Mudbound ★★★½


This is by far the most cinematic Netflix release to date. It is expansive in scope and captures the grand sweep of history and the slow, grinding wheels of social progress in a very understated and restrained fashion (perhaps too understated and restrained, as the main flaw of it is that it feels a bit bloodless, a bit lacking in passion).

There is a pervading sadness to this from the very beginning (which perhaps is also in the book- I havent read it), looking at the lives of two families, a white one who own a plantation in the Mississippi Delta in the 1940s, and the poor black one who live on and work the land.
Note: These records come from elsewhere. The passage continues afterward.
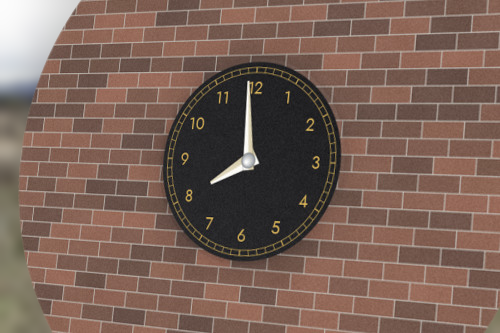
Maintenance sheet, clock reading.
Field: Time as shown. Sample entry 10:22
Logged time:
7:59
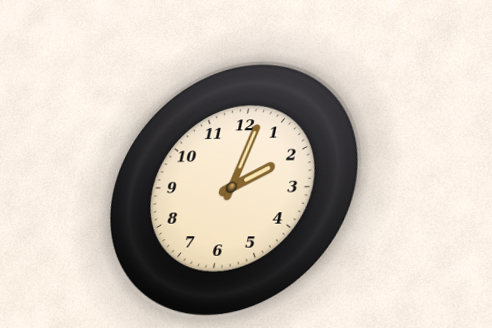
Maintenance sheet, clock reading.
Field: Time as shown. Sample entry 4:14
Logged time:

From the outset, the film has all the trappings of a handsome prestige Oscar bait picture, but in a good way due to the aforementioned restraint which enables a certain lyricism to eventually come to the fore. It features a very interesting use of narrating voiceover, turning it into the inner monologue of most of the key characters each taking the baton from the other. This isn’t employed as a portal into the mind of the various characters offering glib emotional insight but, rather, offers musings on life, love, the world, religion, family, economics and conflict.

There is also some sterling understated (that word again!) work by the DP which helps keep the whole enterprise grounded, as well as sterling work by the cast, and especially (and unexpectedly) by Mary J Blige who is unrecognisable as the mother in the black aforementioned family, the most perceptive of all the characters being the only one who can see the shifting of societal sands. She gives a stripped-back performance that is quietly inpressive, imbuing with soulfulness what could very easily have ended up as merely a stock “strong” matriarch character (as this is precisely how the character is written).

The material is worked slowly and the film is necessarily “long”, and for all its abovementioned positives it sometimes does feel a bit staid and boring but the ending, despite its sheer predictability packs a real emotional punch.

Ive never seen anything by Rees prior to this, but on the strength of it she announces herself as a talent to be reckoned with.